San Jose Sharks: Ranking Top 5 Blue Lines in History
Doug Wilson is general manager of the San Jose Sharks. He also patrolled their blue line in the last two seasons of his illustrious career.
Thus, it stands to reason that they would be a team built on its back end during his tenure. It also makes sense that a player that scored 12 goals and 36 assists on a bad team in the final 86 games of his career would put even more value on puck-moving defensemen.
The current Sharks have the blue-line strength to move the unit's second-highest paid player to forward in 2013. In an overview of the unit done for Examiner.com, Brent Burns was projected to play the eighth-most minutes at the position barring significant injuries (mostly as a fill-in and on the power play).
You do not make that move if you are thin on the back end. But do the Sharks have enough talent to be one of the best blue lines in their history? Here are their top five units all time by season...

§

Problem details: Extend the article ranking the San Jose Sharks' best blue lines past its final sentence.

Collected data:
§

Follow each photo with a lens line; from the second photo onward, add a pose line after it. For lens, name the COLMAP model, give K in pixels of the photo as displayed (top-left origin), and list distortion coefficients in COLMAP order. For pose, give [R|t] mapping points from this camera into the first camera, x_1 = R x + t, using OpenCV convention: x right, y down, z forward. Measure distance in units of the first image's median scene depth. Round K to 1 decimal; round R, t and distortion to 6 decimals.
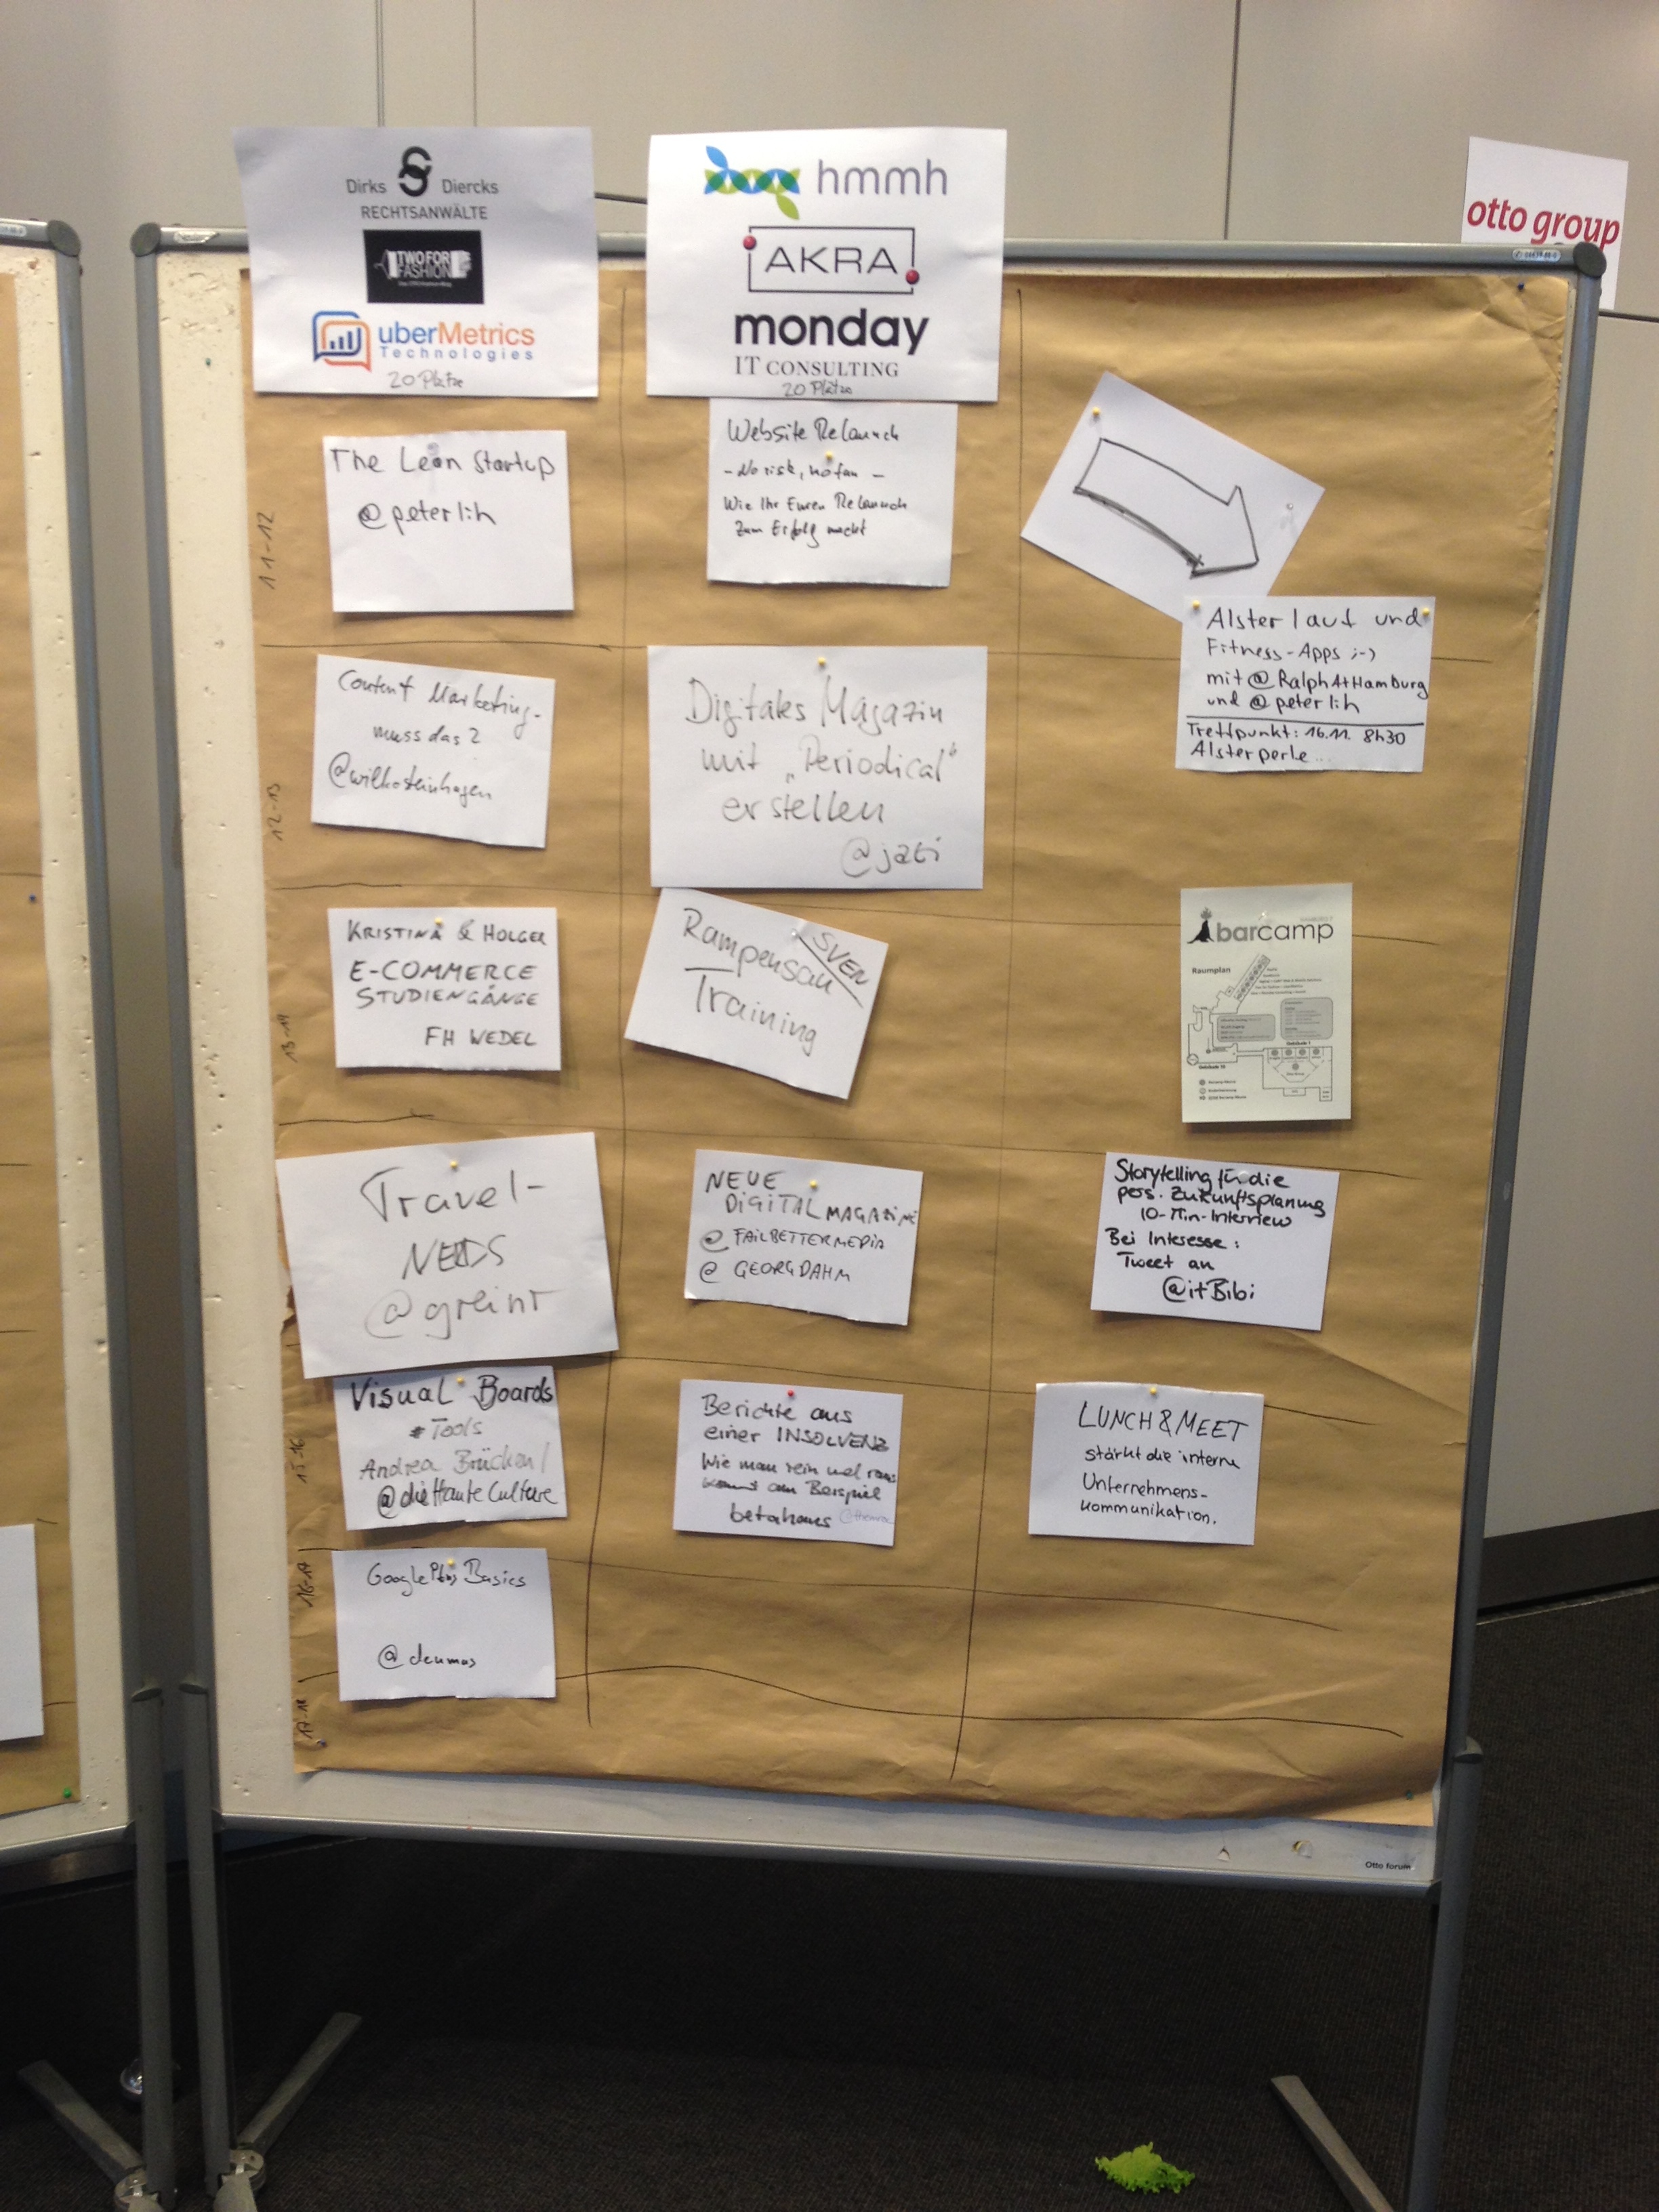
lens RADIAL K [[2289.8, 0, 829.5], [0, 2289.8, 1106.0], [0, 0, 1]] dist [0.223668, -0.488540]
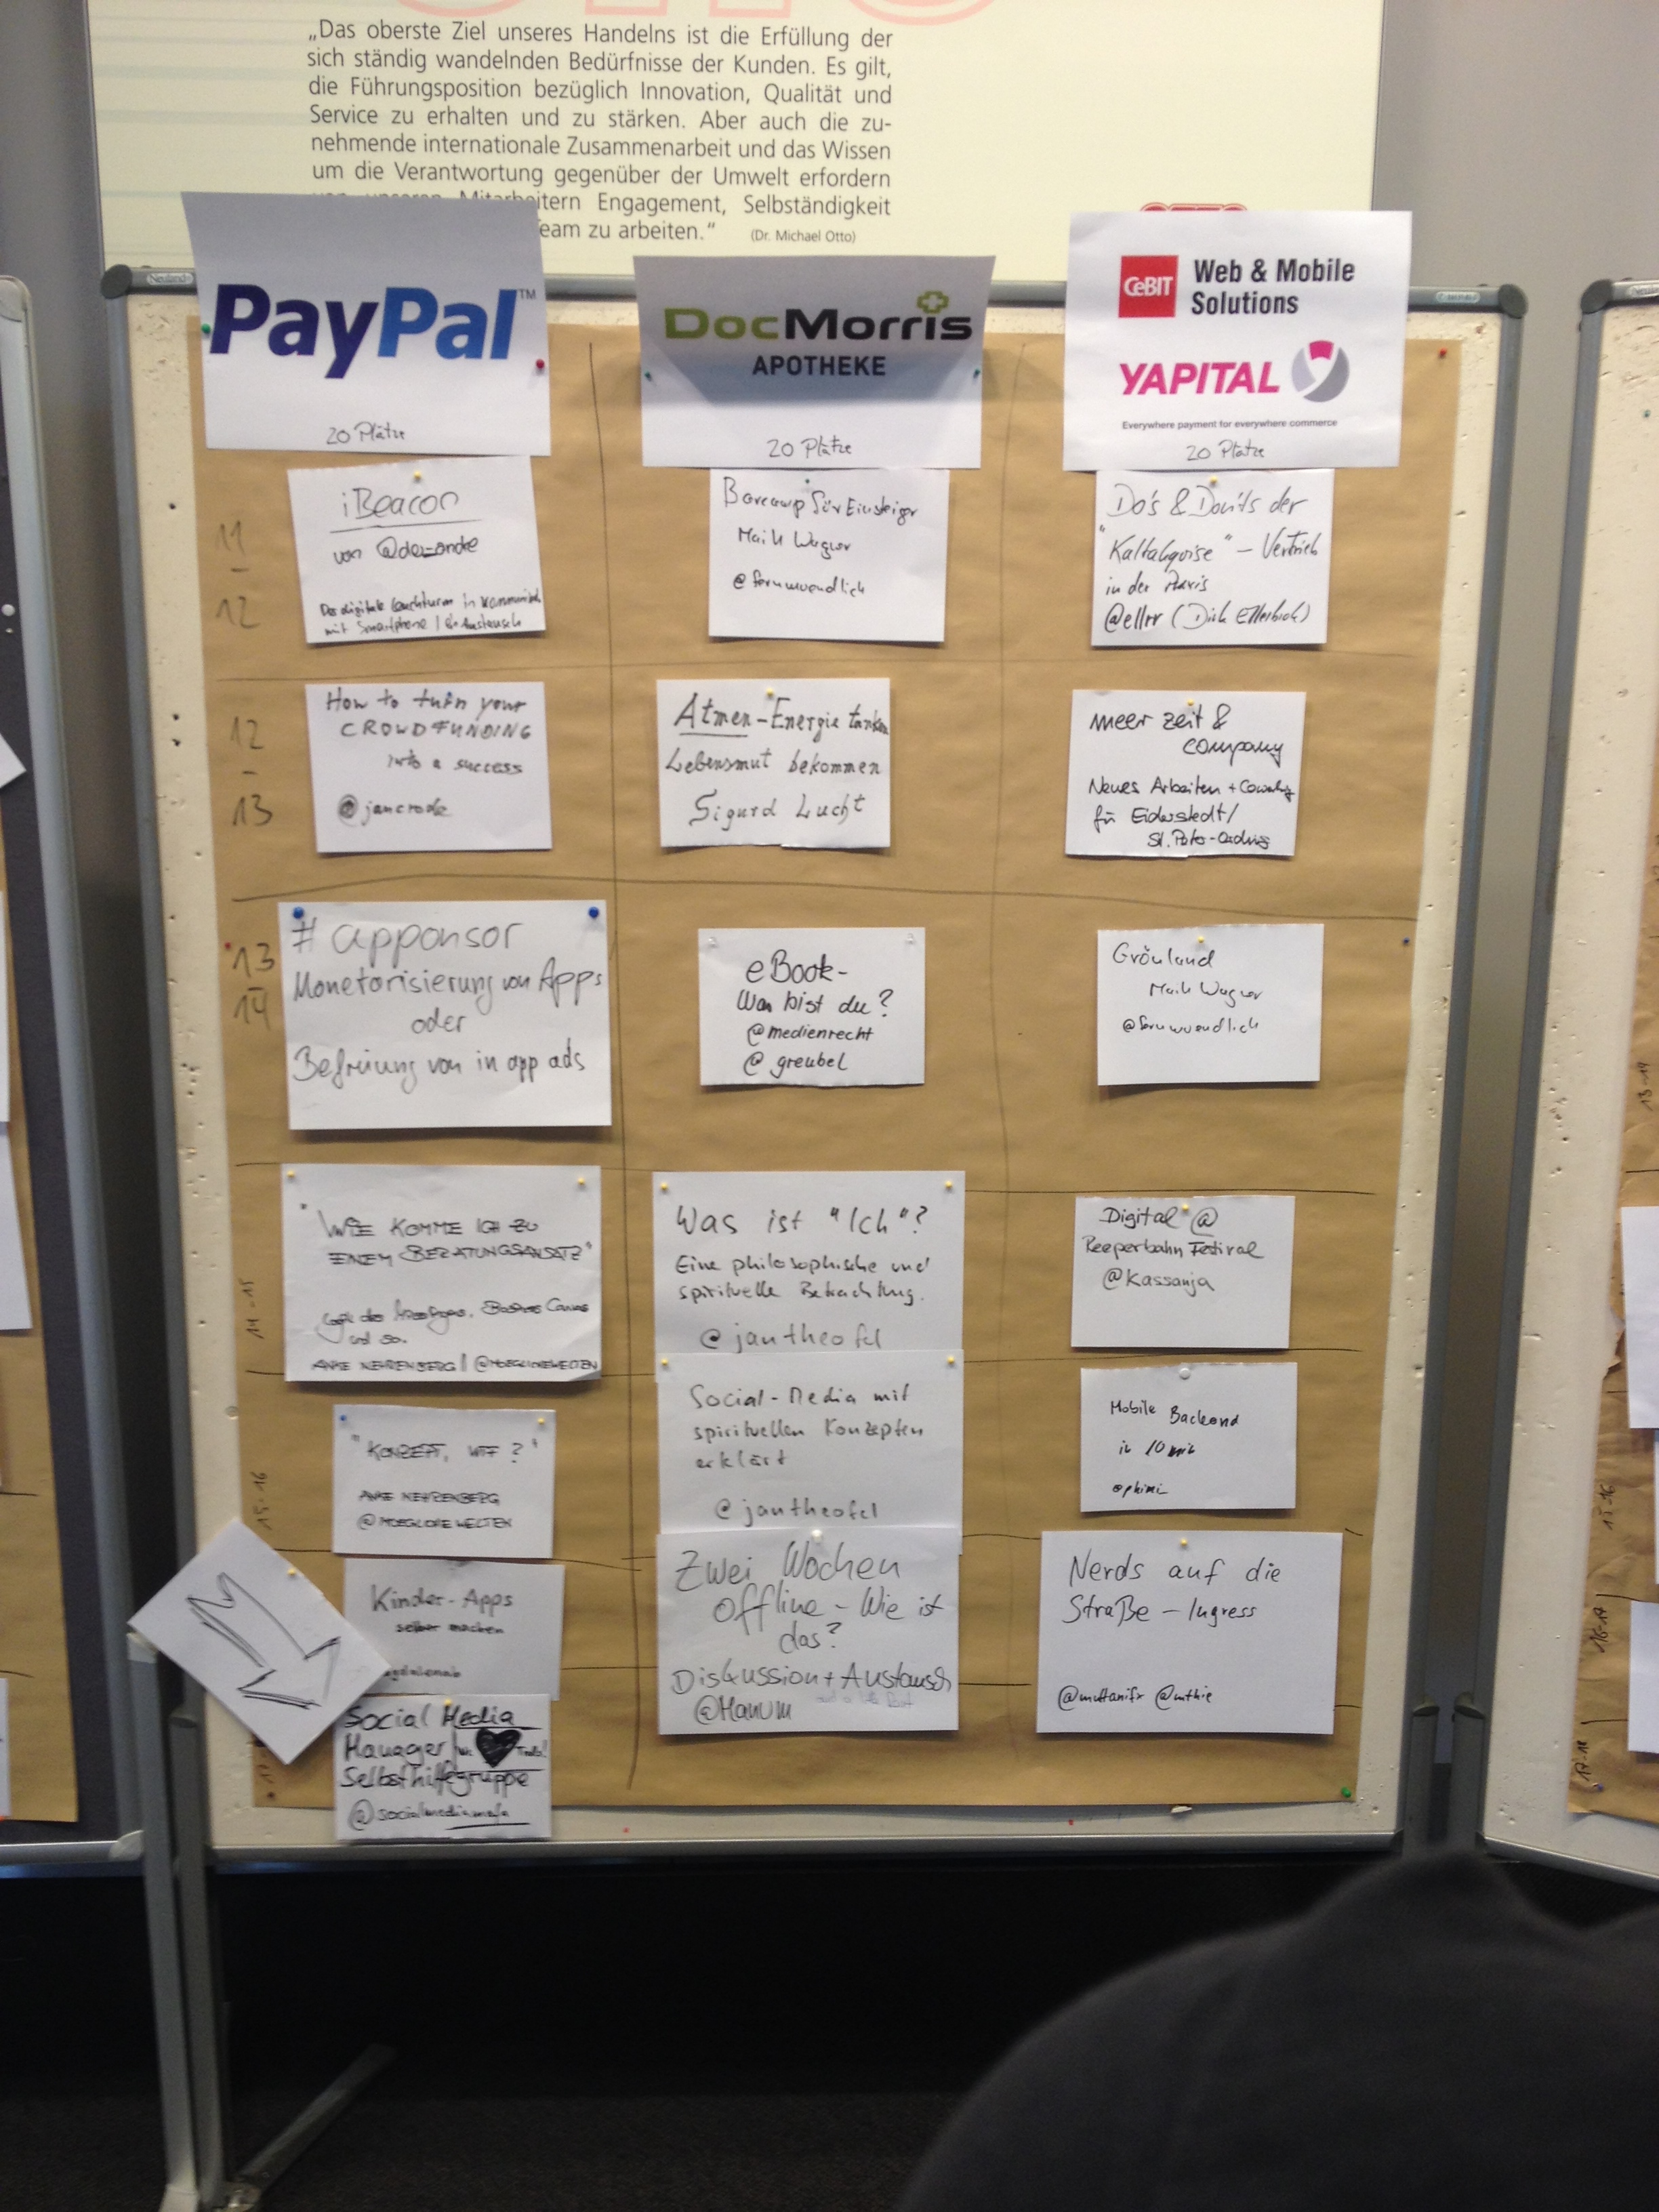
lens RADIAL K [[2289.8, 0, 829.5], [0, 2289.8, 1106.0], [0, 0, 1]] dist [0.223668, -0.488540]
pose [[0.939744, 0.059862, -0.336598, -0.217829], [-0.055885, 0.998206, 0.021498, -0.022138], [0.337281, -0.001392, 0.941403, -0.057426]]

§

Answer to this exercise:
5: 1999-2000
1 of 5Bryan Marchment was one of the best hitters in the NHL on the 1999-2000 blue line that the San Jose Sharks have never quite replaced. Douglas Murray came close but lacked the level of nasty (and dirty) that made his predecessor feared.
The Sharks also had hitters in Mike Rathje, Andy Sutton and Scott Hannan (generally only two of this trio would dress) and were solid top-to-bottom defensively.
What set them apart was their ability to score: 10 players combined to score 132 points, an average of 22 points per player in a nightly lineup. Gary Suter and Brad Stuart scored 70 between them.
While most of Doug Wilson's recent blue lines have scored more than that, been great at blocking shots and even given up fewer goals, they had better offensive talent and goaltending around them. They were also only respected, not feared.
4. 2000-2001
2 of 5The next season, Mike Rathje and Scott Hannan began maturing as San Jose Sharks. Jeff Norton was pushed out of the regular lineup and Andy Sutton was let go.
The weakness in their game was on the attack, but they also lacked depth. Gary Suter was the only player with even two dozen points, and they scored just 128 collectively. Shawn Heins played 38 of his 125 career games that season as the primary reserve.
Still, those points included 32 goals, and this might be the best defensive blue line the Sharks have ever had, with the top six players all solid to very good defensively.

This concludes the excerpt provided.